Here’s a quick summary of some of the history he discovered:
• Ophthalmologists were first able to view the macula, the central retina, beginning in 1851, thanks to the ophthalmoscope, invented by German physician and physicist, Hermann von Helmholtz. Within 10 years, ophthalmoscope use had spread to every continent of the world.
• In 1855, ophthalmologists started producing atlases of the retina and began taking pictures of it.
• Macular degeneration was described for the first time in 1874 by British ophthalmologist Jonathan Hutchinson.
• In 1895, German ophthalmologist Otto Haab reviewed 50,000 ophthalmic patient records, coming to the determination that macular degeneration was as rare as traumatic maculopathy and myopic maculopathy (a nearsighted kind of macular degeneration) — two exceptionally rare conditions to this day.
• 1889, Austrian ophthalmologist Ernst Fuchs — who went on to become one of the most prominent ophthalmologists in the world over the next several decades — published his first textbook.
It’s an 800-page book, and it contains but a single sentence about macular degeneration. “It was basically like a footnote, [that] this condition does exist in the elderly,” Knobbe says. The second edition, published in 1919, stated the main cause of macular degeneration was myopia.
Medical books published over the following decades, all the way up to 1940, contained little or no mention of macular degeneration. Sir Stewart Duke-Elder was the world’s most esteemed and published ophthalmologist from approximately the 1920s to 1970.
In Duke-Elder’s 1927 textbook, there was no mention of macular degeneration at all. But in his 1940 second edition textbook, macular degeneration was given 13 pages. Here, Duke-Elder referred to it as “a common cause of failure in central vision in old people.”
“In 1927, I don’t think he even knew what macular degeneration was, which was typical. By 1940, it was becoming common,” Knobbe says. “By 1975, in the U.S., we had the Framingham study. At that point, 8.8% of Americans over the age of 52 had macular degeneration and 27.9% of those over the age of 75 had macular degeneration.
If you do the math, that translates to about 4.5 million Americans affected with macular degeneration. If you look back 50 years previous to 1925, there was no more than about 50 cases of macular degeneration in all of the world’s literature.”
Now, let me just say that ophthalmologists, their first kneejerk reaction to this is, ‘Well, they weren’t looking.’ I’m telling you, they say that because they haven’t read these textbooks. If you look at these textbooks from the 19th century, these clinicians were extraordinary.

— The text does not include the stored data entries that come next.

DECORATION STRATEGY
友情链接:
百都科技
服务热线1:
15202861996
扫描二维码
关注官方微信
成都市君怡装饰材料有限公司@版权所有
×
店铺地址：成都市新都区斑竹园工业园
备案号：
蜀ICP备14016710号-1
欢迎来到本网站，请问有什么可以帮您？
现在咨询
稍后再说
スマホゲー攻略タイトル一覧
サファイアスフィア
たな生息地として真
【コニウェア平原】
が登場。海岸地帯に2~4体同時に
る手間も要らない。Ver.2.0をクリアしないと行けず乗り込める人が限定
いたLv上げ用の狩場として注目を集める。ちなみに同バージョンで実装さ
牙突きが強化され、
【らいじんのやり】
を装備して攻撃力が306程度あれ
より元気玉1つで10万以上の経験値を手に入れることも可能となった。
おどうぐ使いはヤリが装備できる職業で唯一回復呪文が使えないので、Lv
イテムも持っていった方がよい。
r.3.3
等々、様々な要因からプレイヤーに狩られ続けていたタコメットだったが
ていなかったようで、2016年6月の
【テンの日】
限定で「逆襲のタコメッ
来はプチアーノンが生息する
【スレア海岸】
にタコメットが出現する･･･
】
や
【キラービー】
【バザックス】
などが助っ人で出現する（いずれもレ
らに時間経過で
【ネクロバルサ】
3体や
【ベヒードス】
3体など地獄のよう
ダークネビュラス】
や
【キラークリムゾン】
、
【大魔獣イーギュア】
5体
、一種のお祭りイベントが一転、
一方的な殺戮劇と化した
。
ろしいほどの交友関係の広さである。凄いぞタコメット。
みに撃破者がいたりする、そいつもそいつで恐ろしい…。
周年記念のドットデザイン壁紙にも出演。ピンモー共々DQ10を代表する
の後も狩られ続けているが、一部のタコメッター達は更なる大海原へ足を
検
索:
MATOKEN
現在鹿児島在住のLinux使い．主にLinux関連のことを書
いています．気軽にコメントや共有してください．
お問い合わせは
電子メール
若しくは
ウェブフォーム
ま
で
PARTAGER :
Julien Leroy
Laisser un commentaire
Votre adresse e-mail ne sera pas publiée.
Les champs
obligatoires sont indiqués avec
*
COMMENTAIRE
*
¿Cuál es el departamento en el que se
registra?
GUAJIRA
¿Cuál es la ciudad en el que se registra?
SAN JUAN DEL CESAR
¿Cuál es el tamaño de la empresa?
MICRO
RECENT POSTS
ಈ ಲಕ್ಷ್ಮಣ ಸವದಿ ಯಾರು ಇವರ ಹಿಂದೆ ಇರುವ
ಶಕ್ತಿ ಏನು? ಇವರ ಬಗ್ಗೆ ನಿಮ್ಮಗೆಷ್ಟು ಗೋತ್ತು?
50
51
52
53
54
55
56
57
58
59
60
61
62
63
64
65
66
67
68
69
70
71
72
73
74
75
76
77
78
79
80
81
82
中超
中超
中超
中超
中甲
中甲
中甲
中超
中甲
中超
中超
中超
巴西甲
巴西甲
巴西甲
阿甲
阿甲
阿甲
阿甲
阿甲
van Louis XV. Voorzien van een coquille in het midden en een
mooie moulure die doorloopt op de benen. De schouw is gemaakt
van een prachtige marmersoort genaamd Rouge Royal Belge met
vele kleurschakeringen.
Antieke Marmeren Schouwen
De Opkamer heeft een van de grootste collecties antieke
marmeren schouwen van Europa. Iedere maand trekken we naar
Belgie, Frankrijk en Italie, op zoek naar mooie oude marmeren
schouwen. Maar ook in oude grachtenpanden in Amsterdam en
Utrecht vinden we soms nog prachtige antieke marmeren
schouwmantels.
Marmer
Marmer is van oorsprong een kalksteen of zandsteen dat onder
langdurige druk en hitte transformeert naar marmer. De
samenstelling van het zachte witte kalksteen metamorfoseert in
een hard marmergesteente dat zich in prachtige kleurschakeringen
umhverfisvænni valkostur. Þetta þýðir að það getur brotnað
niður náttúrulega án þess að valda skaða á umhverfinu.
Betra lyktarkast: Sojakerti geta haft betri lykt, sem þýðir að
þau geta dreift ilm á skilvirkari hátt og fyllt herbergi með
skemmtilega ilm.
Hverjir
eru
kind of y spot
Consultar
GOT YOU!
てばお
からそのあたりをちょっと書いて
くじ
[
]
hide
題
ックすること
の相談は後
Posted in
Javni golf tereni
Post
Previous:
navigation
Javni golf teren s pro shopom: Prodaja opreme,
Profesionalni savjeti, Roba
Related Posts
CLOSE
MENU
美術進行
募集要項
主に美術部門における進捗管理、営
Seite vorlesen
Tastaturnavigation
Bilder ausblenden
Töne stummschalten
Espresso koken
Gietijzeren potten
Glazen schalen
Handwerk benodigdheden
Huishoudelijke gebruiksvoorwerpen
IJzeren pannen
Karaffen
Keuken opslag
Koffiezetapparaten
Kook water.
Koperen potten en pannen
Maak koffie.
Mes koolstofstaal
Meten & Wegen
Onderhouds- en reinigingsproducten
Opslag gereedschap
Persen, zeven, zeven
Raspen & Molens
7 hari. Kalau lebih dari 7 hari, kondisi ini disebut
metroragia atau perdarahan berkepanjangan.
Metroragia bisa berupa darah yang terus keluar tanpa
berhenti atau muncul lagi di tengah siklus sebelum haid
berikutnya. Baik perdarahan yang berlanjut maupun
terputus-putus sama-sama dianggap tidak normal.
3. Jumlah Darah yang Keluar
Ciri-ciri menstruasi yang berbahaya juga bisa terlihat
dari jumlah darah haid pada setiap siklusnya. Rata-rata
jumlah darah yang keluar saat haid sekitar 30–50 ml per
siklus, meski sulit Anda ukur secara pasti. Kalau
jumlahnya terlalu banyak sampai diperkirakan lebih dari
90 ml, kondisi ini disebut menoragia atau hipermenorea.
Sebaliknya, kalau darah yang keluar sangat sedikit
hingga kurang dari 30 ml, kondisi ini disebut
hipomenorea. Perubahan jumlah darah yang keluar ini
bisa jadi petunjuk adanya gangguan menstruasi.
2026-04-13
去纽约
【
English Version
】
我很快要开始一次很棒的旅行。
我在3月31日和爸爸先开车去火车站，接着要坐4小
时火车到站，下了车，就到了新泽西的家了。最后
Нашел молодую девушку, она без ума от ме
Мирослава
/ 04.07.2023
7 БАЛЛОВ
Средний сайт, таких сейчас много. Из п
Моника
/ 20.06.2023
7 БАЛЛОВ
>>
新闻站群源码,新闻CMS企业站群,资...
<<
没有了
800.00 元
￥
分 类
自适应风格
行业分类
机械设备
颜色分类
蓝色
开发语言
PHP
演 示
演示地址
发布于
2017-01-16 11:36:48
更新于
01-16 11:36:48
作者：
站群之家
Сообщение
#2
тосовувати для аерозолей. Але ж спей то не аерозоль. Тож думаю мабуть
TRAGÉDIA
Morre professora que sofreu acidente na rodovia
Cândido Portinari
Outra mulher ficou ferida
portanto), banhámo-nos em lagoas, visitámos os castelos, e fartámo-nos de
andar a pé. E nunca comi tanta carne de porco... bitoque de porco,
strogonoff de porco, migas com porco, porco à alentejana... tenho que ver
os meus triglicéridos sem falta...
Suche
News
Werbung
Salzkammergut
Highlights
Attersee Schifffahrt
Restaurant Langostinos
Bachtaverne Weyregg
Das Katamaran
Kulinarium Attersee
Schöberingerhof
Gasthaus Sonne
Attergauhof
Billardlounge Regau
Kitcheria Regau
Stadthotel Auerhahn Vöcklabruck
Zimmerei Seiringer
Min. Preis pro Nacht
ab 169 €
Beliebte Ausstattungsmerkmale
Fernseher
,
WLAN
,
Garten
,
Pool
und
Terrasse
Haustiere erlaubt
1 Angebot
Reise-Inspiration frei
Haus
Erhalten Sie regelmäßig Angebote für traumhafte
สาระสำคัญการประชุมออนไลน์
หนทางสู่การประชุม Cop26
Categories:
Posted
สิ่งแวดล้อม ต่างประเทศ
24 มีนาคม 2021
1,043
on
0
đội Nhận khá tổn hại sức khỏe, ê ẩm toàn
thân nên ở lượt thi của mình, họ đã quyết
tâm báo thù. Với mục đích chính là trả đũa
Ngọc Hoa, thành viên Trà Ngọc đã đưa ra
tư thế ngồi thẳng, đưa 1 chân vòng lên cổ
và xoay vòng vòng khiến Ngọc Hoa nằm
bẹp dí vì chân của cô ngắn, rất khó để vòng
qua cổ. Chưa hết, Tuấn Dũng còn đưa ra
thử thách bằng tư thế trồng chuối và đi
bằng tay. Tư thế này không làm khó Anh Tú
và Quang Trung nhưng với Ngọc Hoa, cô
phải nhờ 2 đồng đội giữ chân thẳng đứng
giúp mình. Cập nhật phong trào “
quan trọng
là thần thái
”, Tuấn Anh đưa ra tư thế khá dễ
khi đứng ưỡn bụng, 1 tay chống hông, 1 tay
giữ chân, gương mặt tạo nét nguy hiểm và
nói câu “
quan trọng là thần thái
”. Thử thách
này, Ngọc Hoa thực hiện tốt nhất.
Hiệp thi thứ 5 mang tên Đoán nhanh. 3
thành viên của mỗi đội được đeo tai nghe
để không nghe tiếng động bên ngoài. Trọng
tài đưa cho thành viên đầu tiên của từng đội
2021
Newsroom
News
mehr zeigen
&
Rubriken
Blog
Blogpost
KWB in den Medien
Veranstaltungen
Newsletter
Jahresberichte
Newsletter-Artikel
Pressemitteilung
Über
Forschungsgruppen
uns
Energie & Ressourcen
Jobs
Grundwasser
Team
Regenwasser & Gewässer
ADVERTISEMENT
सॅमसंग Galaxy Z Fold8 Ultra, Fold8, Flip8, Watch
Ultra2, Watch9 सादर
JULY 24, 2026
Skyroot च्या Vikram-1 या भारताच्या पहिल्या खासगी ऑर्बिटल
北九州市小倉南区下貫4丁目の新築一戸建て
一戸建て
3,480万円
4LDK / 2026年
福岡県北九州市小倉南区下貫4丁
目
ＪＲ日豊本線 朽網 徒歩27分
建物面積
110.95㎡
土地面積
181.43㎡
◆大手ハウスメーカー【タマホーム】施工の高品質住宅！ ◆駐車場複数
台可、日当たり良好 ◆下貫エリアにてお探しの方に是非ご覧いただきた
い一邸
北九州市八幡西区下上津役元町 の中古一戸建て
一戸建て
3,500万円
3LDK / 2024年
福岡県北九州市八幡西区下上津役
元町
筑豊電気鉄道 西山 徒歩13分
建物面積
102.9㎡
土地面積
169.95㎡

Their attention to detail makes ours look pathetic because they didn’t have magnetic resonance imaging. They didn’t have optical coherence tomography scans like we use, fundus cameras and fluorescein angiography. They didn’t have any of that. They had an ophthalmoscope and they had their eyes. They did extraordinary exams … It [was] just an extraordinarily rare disease.”
According to Knobbe, in 2020 there will be 196 million people with macular degeneration, and it’s expected to increase to 288 million by 2040. As of 2006, 3.15 million people worldwide were legally blind in both eyes due to it. “I did the math and it turns out that in this world, at least 270 people will go blind every single day due to macular degeneration,” he says.